Extracted text
-- Begin --
Motorcycles and some atv's that still have manual boxes are capable of doing this as well, but are much more suited due to the design of the transmission.
actually powershifting is not using the clutch and letting up on the throttle just long enough to unload the tranny so you can jab it in the next gear. If you get it right you can smoothly shift from one gear to the next, miss it and you'll drop gears out the bottom.
Motorcycles and some atv's that still have manual boxes are capable of doing this as well, but are much more suited due to the design of the transmission.
I think you have just confused the issue a bit by describing "clutchless shifting". I have always defined powershifting as using the clutch while keeping accelerator fully depressed. I have never attempted true powershifting. However, I have shifted without using the clutch under very careful, controlled conditions; never tried it during rapid acceleration. MJ
I read a book on the how to's of racing, it described power shifting the same way as 442olds did. No clutch, ease off to unload trans with a little pressure on the stick, it will slip ouit of gear, roll back on with pressure on the stick and it will slip into the next gear.
I can get mine to slip out easy enough, but getting it to slip into the next is tough.
Powershifting is putting it on the deck,using the clutch, and rowing through the gears until you cross the stripe. If you try to hang gears clutchless w/o the proper sliders you will have a basket of parts soon. In my SS/DM when I ran a 5 speed , in the water box I kept the motor at about 9000rpm but had to leave it 3rd gear because it wasn't a clutchless. Left the line at 9000 and shifted at approx. 9400-9500(powershifting) and it crossed at 9700-9800. On my old big block vette I shift around 5400 (but not often) Once you start powershifting it's too much fun to stop !!
Powershifting is putting it on the deck,using the clutch, and rowing through the gears until you cross the stripe.
:iagree: If you are going to drag race a car with a stick in it...you BETTER be power shifting or all the people in the stands will be making jokes about how the nose of your car is flopping up and down and how their grandmothers could shift better than you. :D
If you shift fast enough....which is the object of power shifting.....it will NOT do any damage to your tranny. Power shifting is the only way to go in a race situation.
Power shifting is NOT shifting without the clutch as some have said here. Shifting withoug the clutch is clutchless shifting and very hard to do....if even possible at all without the correct tranny set up. Not advisable to try. Unless you need a new tranny!
-- End --
Data rows
-- Begin --
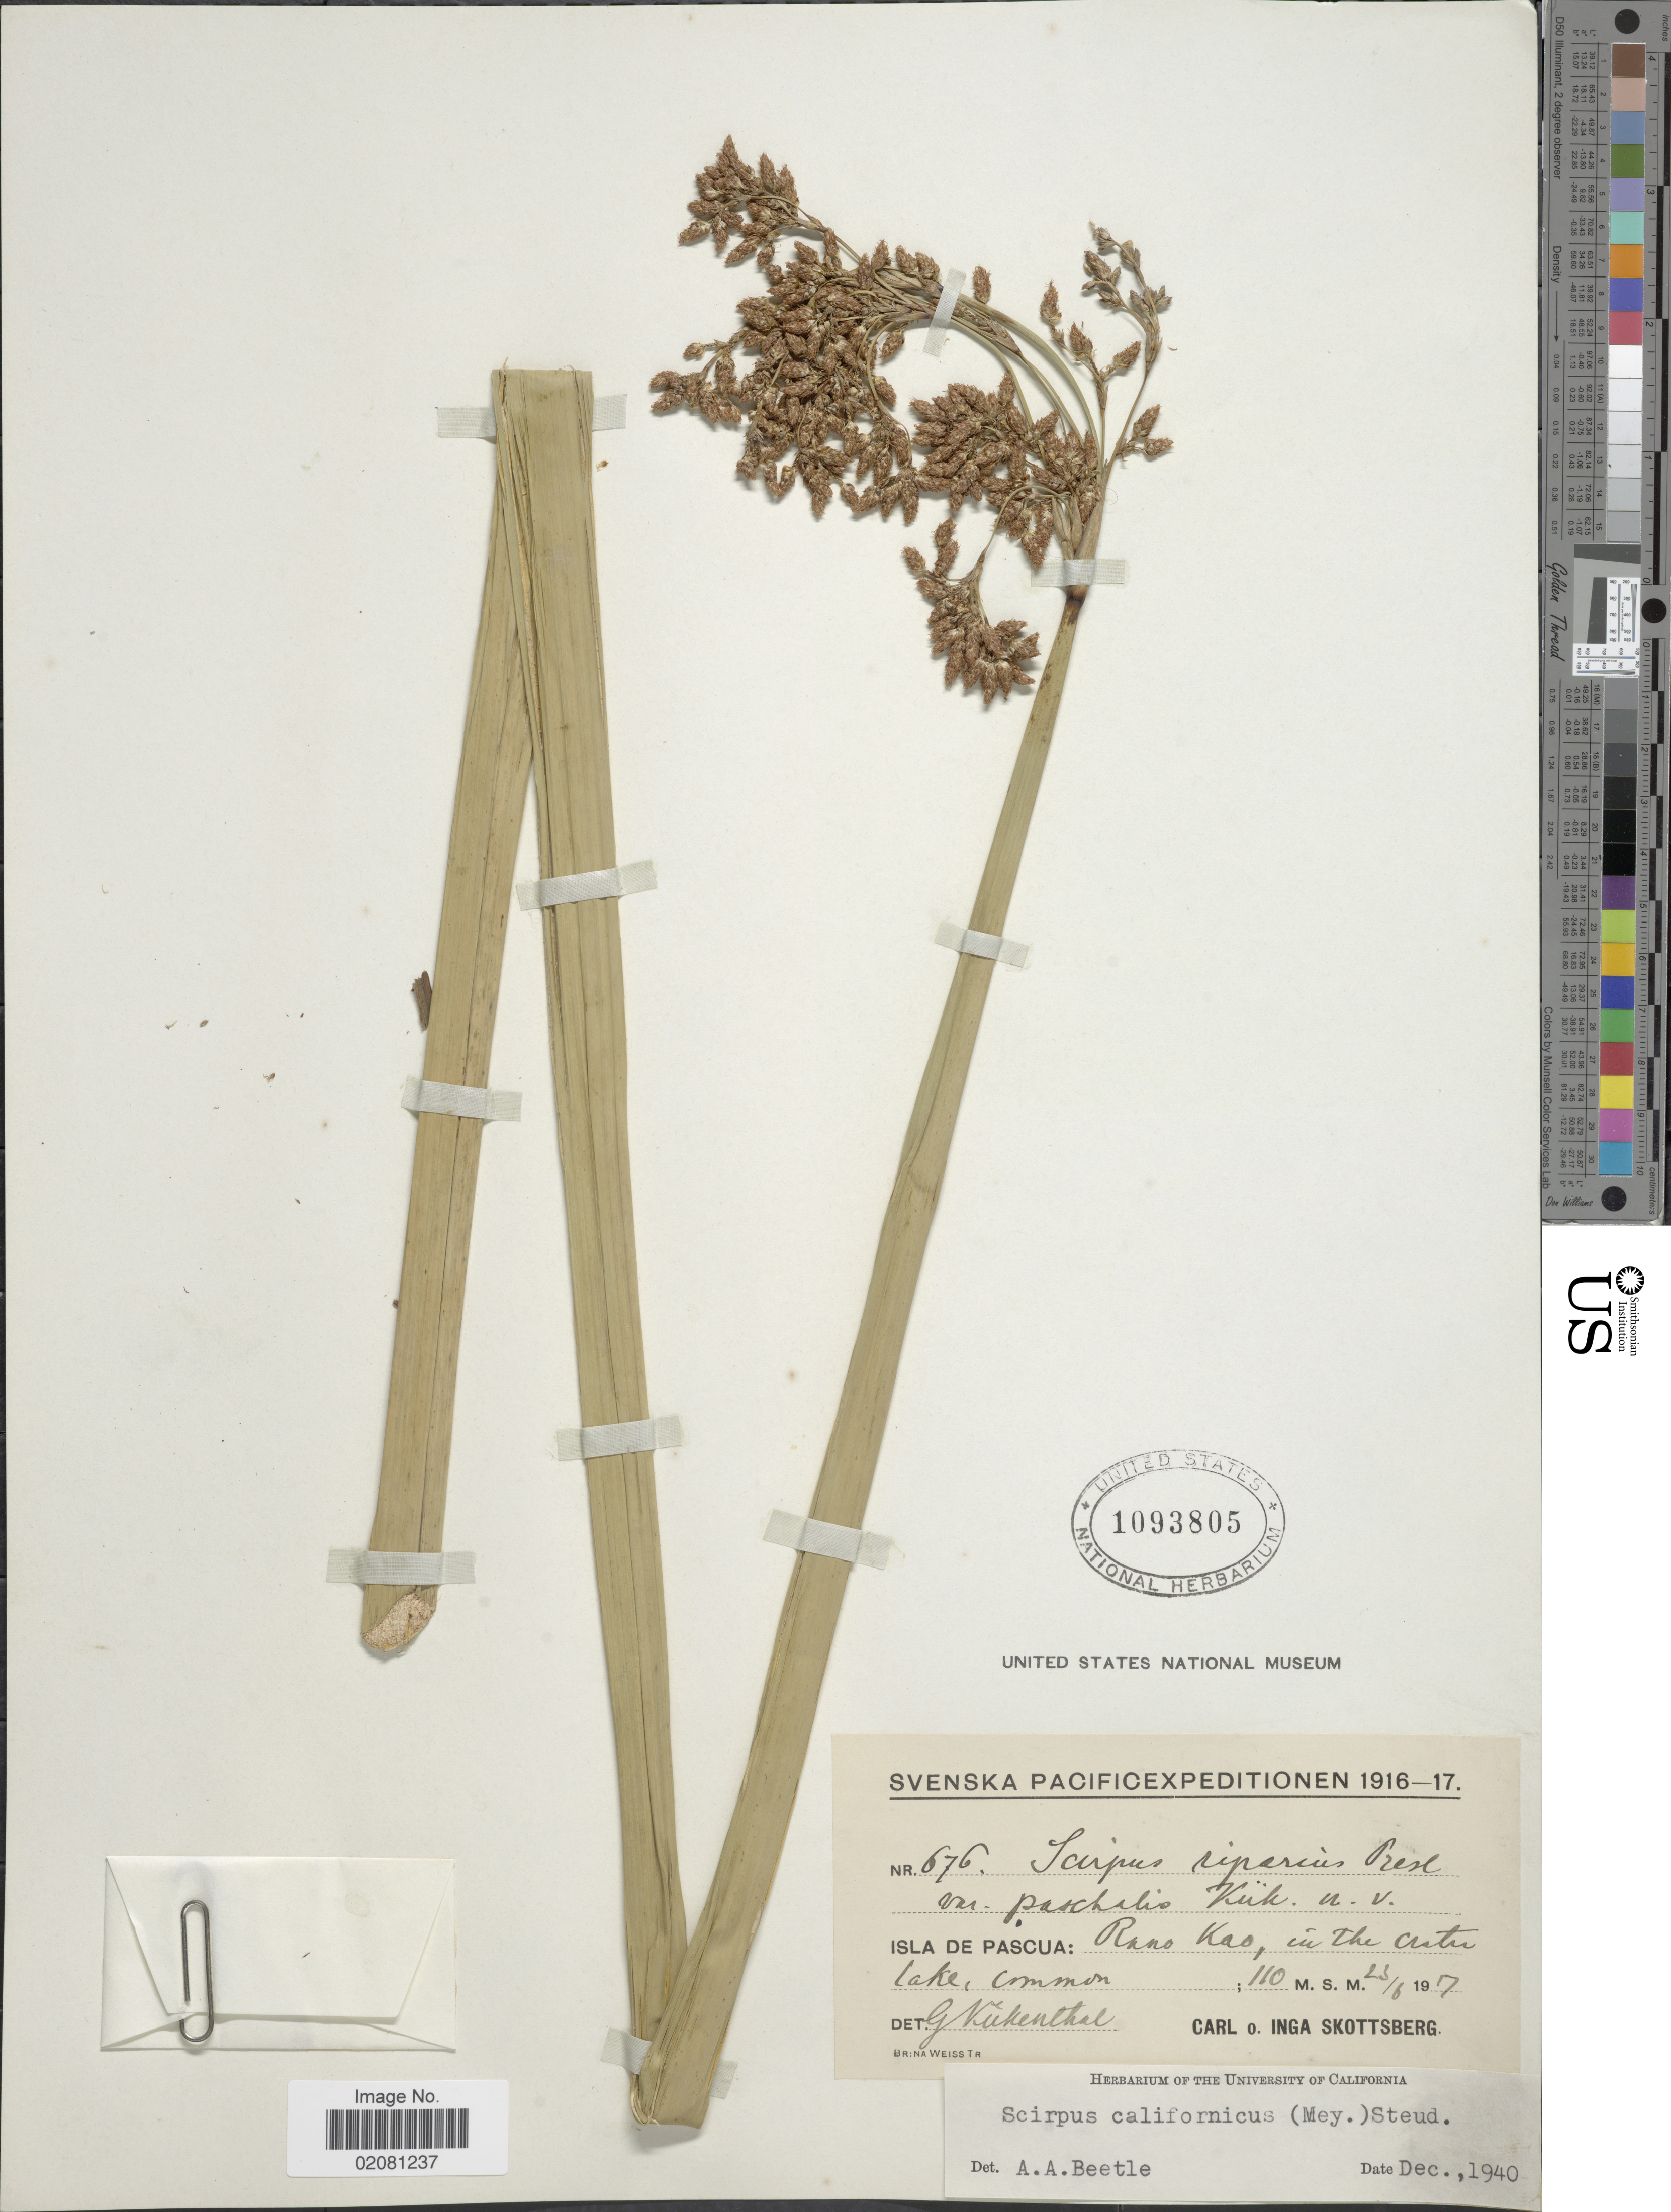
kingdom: Plantae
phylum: Tracheophyta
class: Liliopsida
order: Poales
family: Cyperaceae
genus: Schoenoplectus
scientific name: Schoenoplectus californicus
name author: (C.A. Mey.) Soják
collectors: C. Skottsberg & I. Skottsberg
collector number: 676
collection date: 1917-06-23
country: Chile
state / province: Valparaíso (V)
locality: Svenska Pacific, Isla de Pascua: Rano Kao, in the crater Lake.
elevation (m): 110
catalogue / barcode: US 1093805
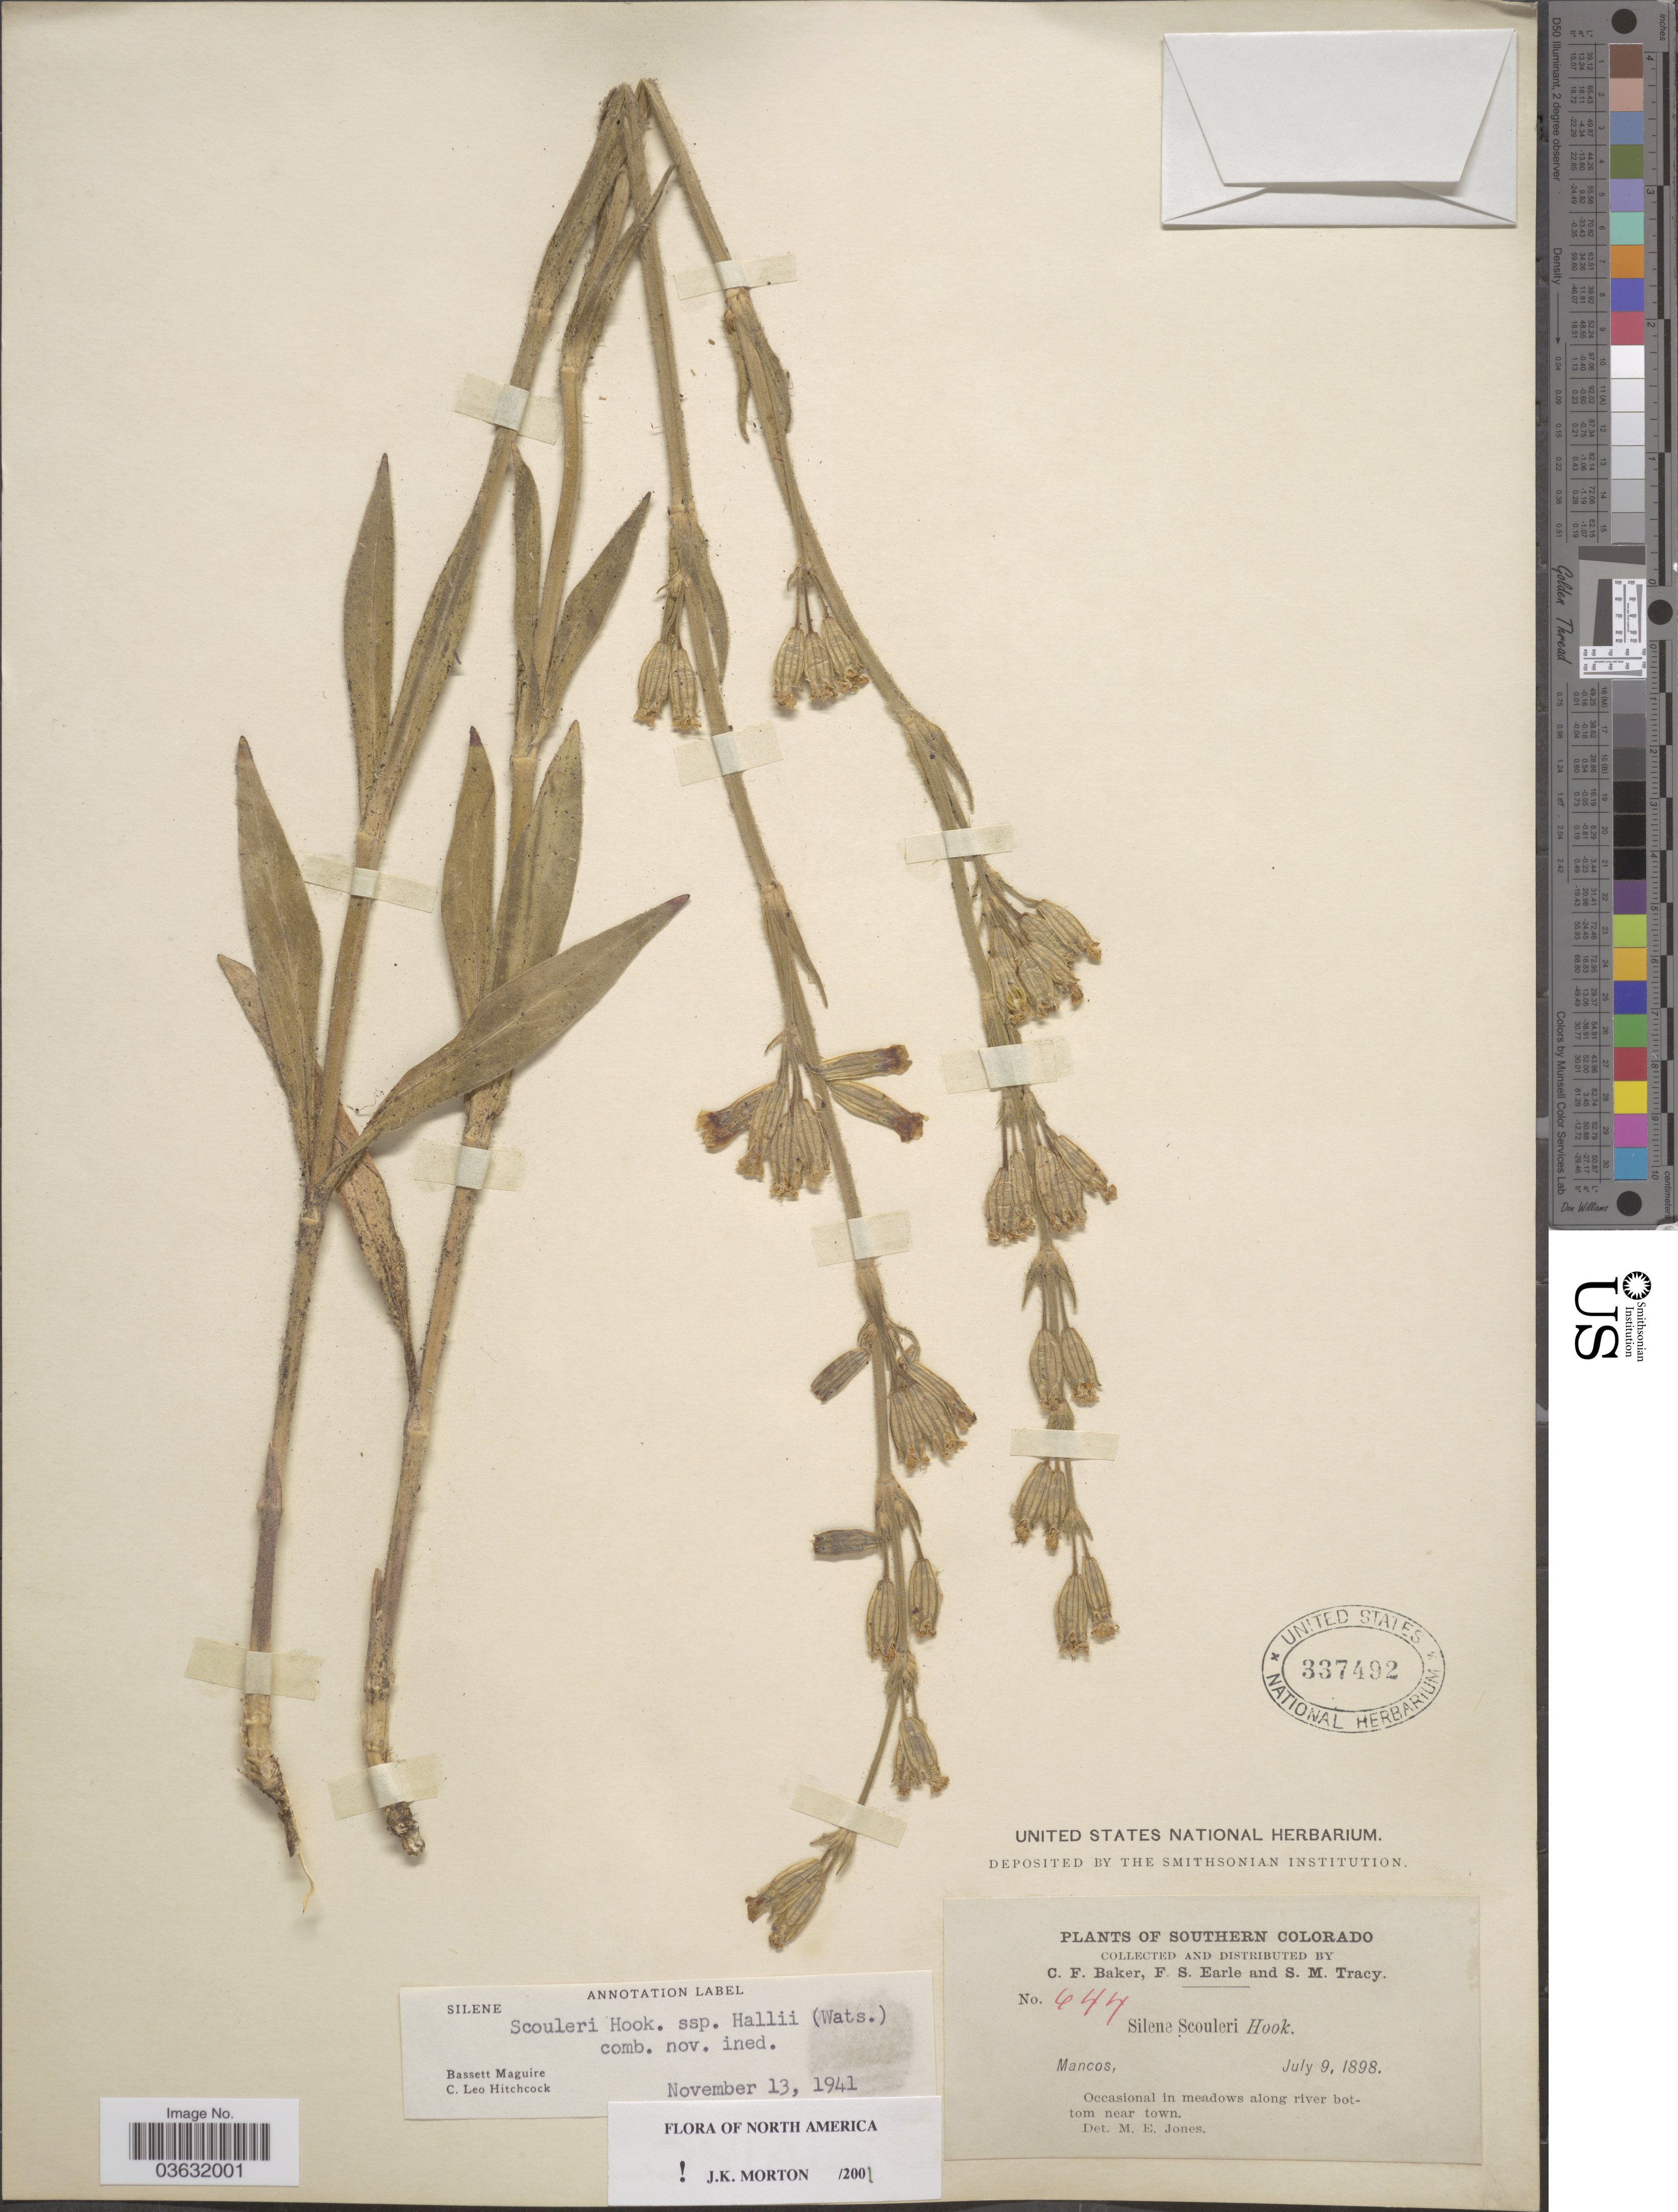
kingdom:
-- End --
Written instruction
Answer these questions about the powershifting discussion above.
1. How does the post signed "MJ" say that writer has always defined powershifting?
2. In the post describing a 5 speed in an SS/DM, at about what rpm did the car leave the line?
3. According to the final post, what is shifting without the clutch called?

Exercise result
1. As using the clutch while keeping the accelerator fully depressed.
2. At about 9000 rpm.
3. Clutchless shifting.